Angela Davis spoke last night in Oakland, California at an event organized by the Civil Rights and Restorative Justice Project that is part of the Northeastern University School of Law. That speech offered important reminders of what is at stake when we look back fifty years ago to September 15, 1963: the bombing of the 16th Street Baptist Church in Birmingham, Alabama and the murder of Denise McNair, age 11, and Carole Robertson, Cynthia Wesley and Addie Mae Collins, all 14 years old.
I appreciated Davis’s focus on both historical context and contemporary ramifications when she reminds us that:
- racist terrorism has not ended and has fundamentally shaped the history of United States;
- Robert Chambliss, the man convicted of the church bombing, had terrorized and bombed so many black homes and gatherings for so many years that he was more affectionately known by whites as “Dynamite Bob” in Birmingham (also better known as Bombingham);
- the most salient sound of Angela Davis’s childhood in Birmingham was the sound of bombings, so much so that her neighborhood was called Dynamite Hill;
- less than two weeks before the bombing of the 16th Street Baptist Church, the lead civil rights attorney in Birmingham lost his home to a bombing;
- on the day of the 16th Street Church bombing, two other black youth were also killed by whites— Johnny Robinson and Virgil Ware;
- bombings in Birmingham continued well after the 16th Street Baptist Church was targeted and everyone knew who was responsible, including the FBI, which simply looked the other way;
- Chambliss was only charged with the possession of dynamite, not for actually bombing anything, and J. Edgar Hoover refused to release any information about the evidence gathered from the church bombing (so there was no trial);
- the Children’s Crusade was immediately activated in response to the church bombing where children as young as nine or ten years old were jailed and tortured for the future of racial equality and justice in the United States;
- Bull Connor, the commissioner of public safety in Birmingham, helped ensure that violence in Birmingham was the norm where he would routinely promise and deliver bloodshed against black citizens;
- Black people were forced to arm themselves in Birmingham for protection (guns were fired in the air but never shot) but those Black communities never retaliated by bombing white communities and today constitute perhaps our best model for what it means to respond peacefully, but defensively, in the face of extreme violence;
- Black people had, in fact, been arming themselves since the 1877 Compromise where President Hayes withdrew all federal troops from the south as part of his bid for presidency (the model mentioned in #10 has been in long effect) and have always known that they must fend for themselves by themselves.

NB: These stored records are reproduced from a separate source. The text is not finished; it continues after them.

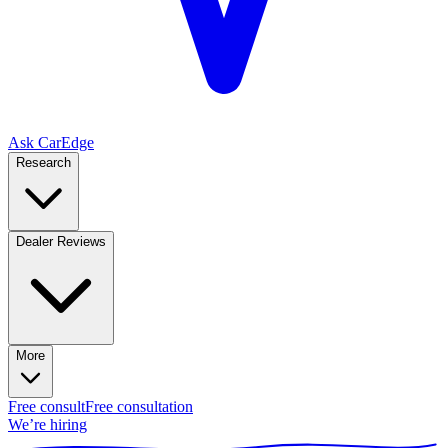
Ask CarEdge
Research
Dealer Reviews
More
Free consult
Free consultation
We’re hiring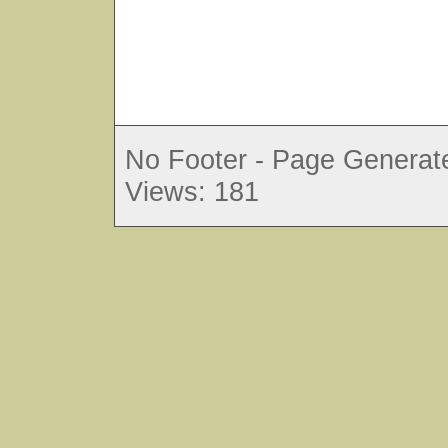
No Footer - Page Generate
Views: 181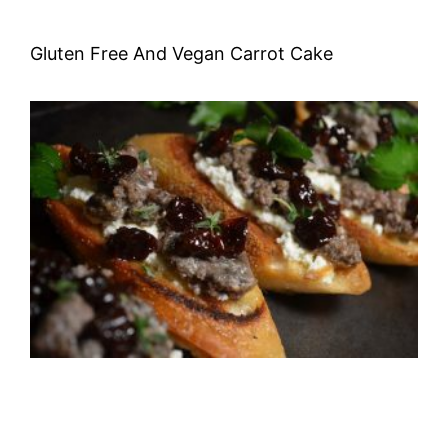
Gluten Free And Vegan Carrot Cake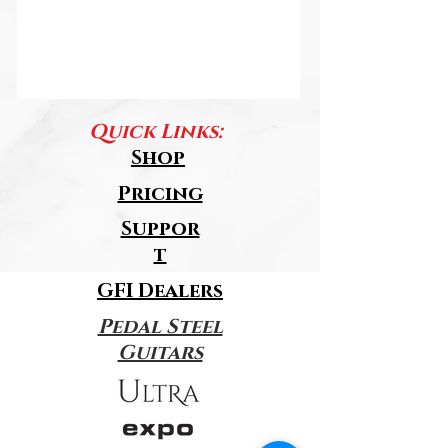
Quick Links:
Shop
Pricing
Suppor
t
GFI Dealers
Pedal Steel
Guitars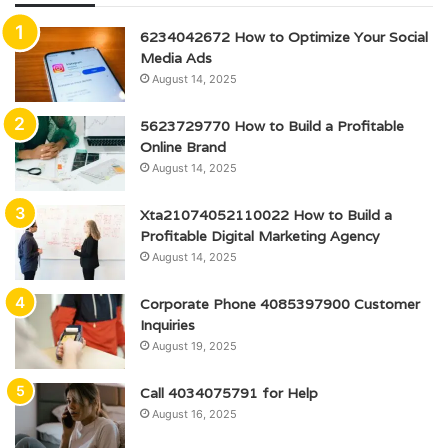
6234042672 How to Optimize Your Social
Media Ads
August 14, 2025
5623729770 How to Build a Profitable
Online Brand
August 14, 2025
Xta21074052110022 How to Build a
Profitable Digital Marketing Agency
August 14, 2025
Corporate Phone 4085397900 Customer
Inquiries
August 19, 2025
Call 4034075791 for Help
August 16, 2025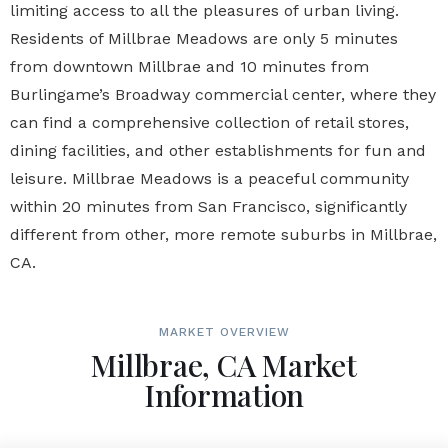
limiting access to all the pleasures of urban living.
Residents of Millbrae Meadows are only 5 minutes
from downtown Millbrae and 10 minutes from
Burlingame’s Broadway commercial center, where they
can find a comprehensive collection of retail stores,
dining facilities, and other establishments for fun and
leisure. Millbrae Meadows is a peaceful community
within 20 minutes from San Francisco, significantly
different from other, more remote suburbs in Millbrae,
CA.
MARKET OVERVIEW
Millbrae, CA Market
Information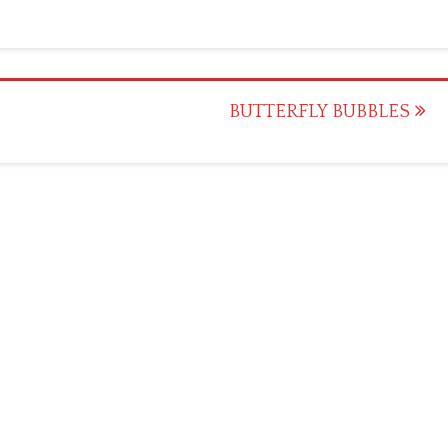
BUTTERFLY BUBBLES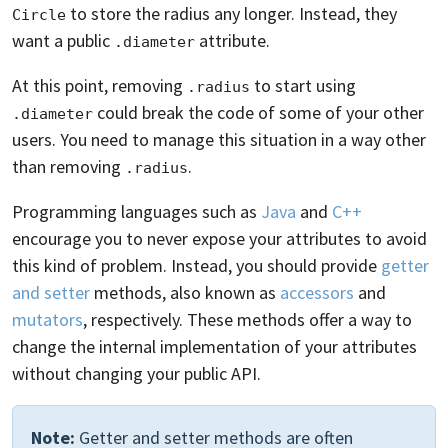
to store the radius any longer. Instead, they
Circle
want a public
attribute.
.diameter
At this point, removing
to start using
.radius
could break the code of some of your other
.diameter
users. You need to manage this situation in a way other
than removing
.
.radius
Programming languages such as
Java
and
C++
encourage you to never expose your attributes to avoid
this kind of problem. Instead, you should provide
getter
and setter
methods, also known as
accessors
and
mutators
, respectively. These methods offer a way to
change the internal implementation of your attributes
without changing your public API.
Note:
Getter and setter methods are often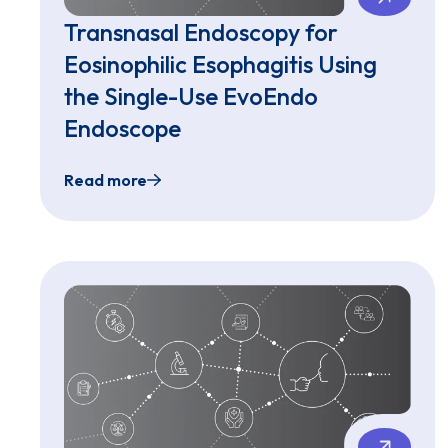
Transnasal Endoscopy for
Eosinophilic Esophagitis Using
the Single-Use EvoEndo
Endoscope
Read more
Transnasal Endoscopy for Eosinophilic Esop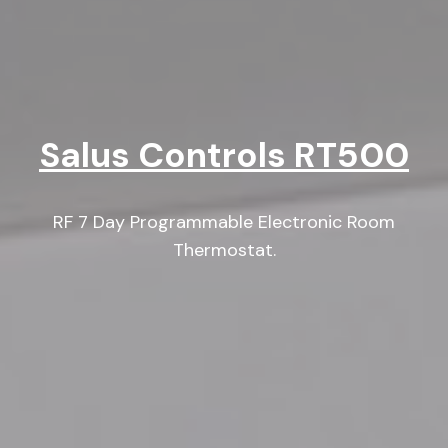
Salus Controls RT500
RF 7 Day Programmable Electronic Room
Thermostat.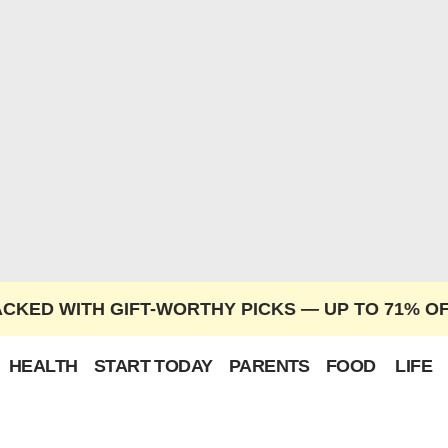
ACKED WITH GIFT-WORTHY PICKS — UP TO 71% O
HEALTH
START TODAY
PARENTS
FOOD
LIFE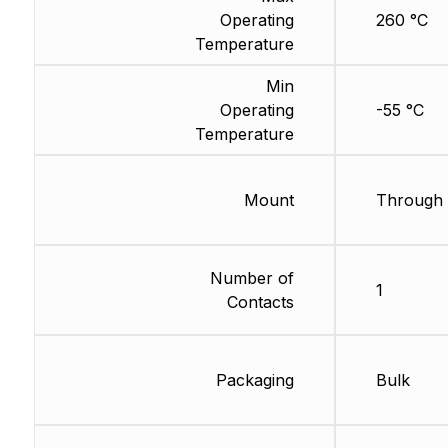
Operating
260 °C
Temperature
Min
Operating
-55 °C
Temperature
Mount
Through 
Number of
1
Contacts
Packaging
Bulk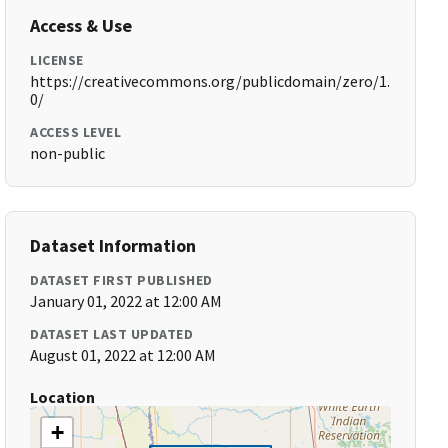
Access & Use
LICENSE
https://creativecommons.org/publicdomain/zero/1.
0/
ACCESS LEVEL
non-public
Dataset Information
DATASET FIRST PUBLISHED
January 01, 2022 at 12:00 AM
DATASET LAST UPDATED
August 01, 2022 at 12:00 AM
Location
+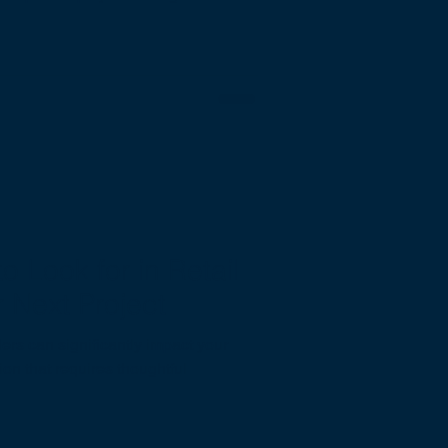
o Look for in Retail
r Next Project
lders can significantly impact your
sion that requires thoughtful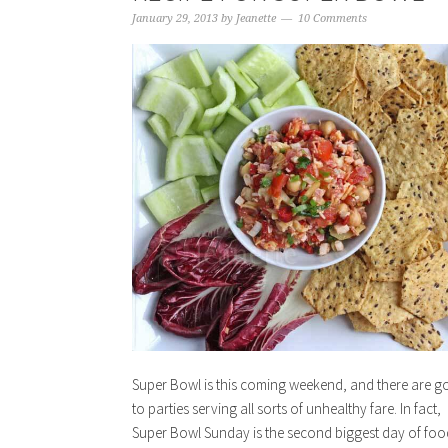
January 29, 2013
by
Jeanette
10 Comments
Super Bowl is this coming weekend, and there are g
to parties serving all sorts of unhealthy fare. In fact,
Super Bowl Sunday is the second biggest day of foo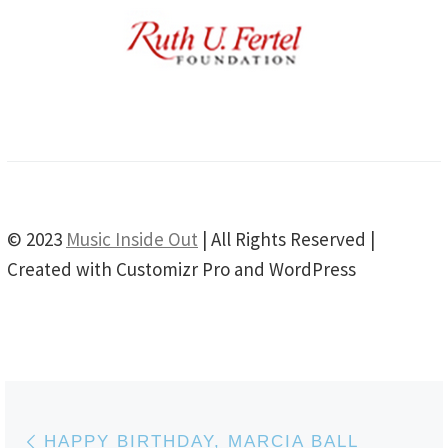
© 2023
Music Inside Out
| All Rights Reserved |
Created with Customizr Pro and WordPress
Post navigation
Previous post
HAPPY BIRTHDAY, MARCIA BALL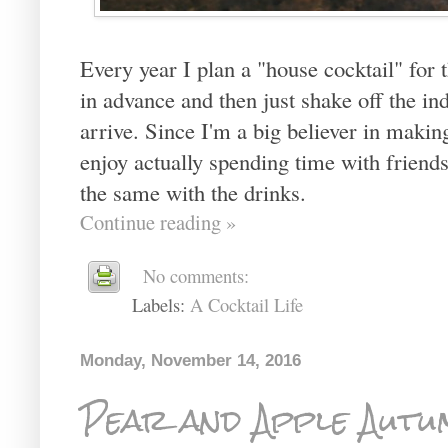
Every year I plan a "house cocktail" for t
in advance and then just shake off the ind
arrive. Since I'm a big believer in maki
enjoy actually spending time with friends
the same with the drinks.
Continue reading »
No comments:
Labels:
A Cocktail Life
Monday, November 14, 2016
Pear and Apple Autu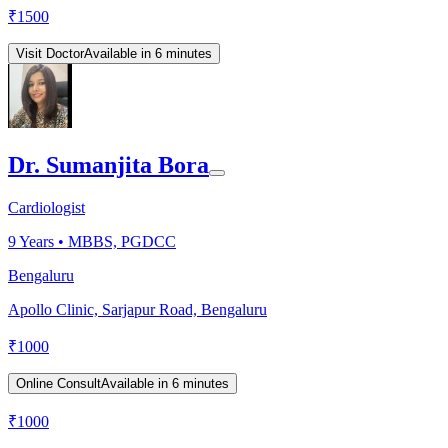
₹
1500
Visit Doctor
Available in 6 minutes
Dr. Sumanjita Bora
Cardiologist
9
Years •
MBBS, PGDCC
Bengaluru
Apollo Clinic, Sarjapur Road, Bengaluru
₹
1000
Online Consult
Available in 6 minutes
₹
1000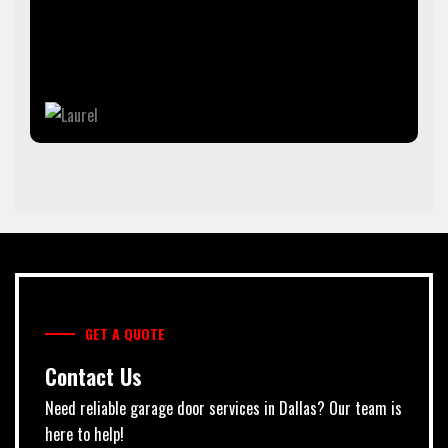
County, Florida, United States. The population was 12,186
as of 2020 census. Laurel is part of the North Port–
Sarasota–Bradenton Metropolitan Statistical Area.
GET A QUOTE
Contact Us
Need reliable garage door services in Dallas? Our team is
here to help!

Despite the facts of the eleven issues listed above, we have never acknowledged the terrorism that was the norm in places like Birmingham, Alabama. Racist violence has been part and parcel of our local and national governments. Davis reminds us that the murder of these 4 Little Girls is a complex history, one that is rarely acknowledged in our commemoration ceremonies, but one that is intimately connected to ongoing violence under our ongoing racism, sexism, homophobia, and xenophobia: from Trayvon Martin… to Oscar Grant… to the numerous stories of racist violence that I have told here about the universities where I have taught.
Davis’s speech affirmed the history and perspectives that I think are most valuable. How we tell the history of this moment can be as violent as the actual history if we do not grasp the full context of how and why Denise McNair, Carole Robertson, Cynthia Wesley and Addie Mae Collins were so brutally killed. The fact of the matter is that for many, many years, it was only black communities who actually remembered and cared about these 4 Little Girls’ names and legacy. How we remember and care about them today is no less critical. The privilege of who tells history and how it is told is most often decided within the terms of white property. But as people who as, Davis remind us, have always had to fend for ourselves, we should be able to remember and care about our own stories and children differently.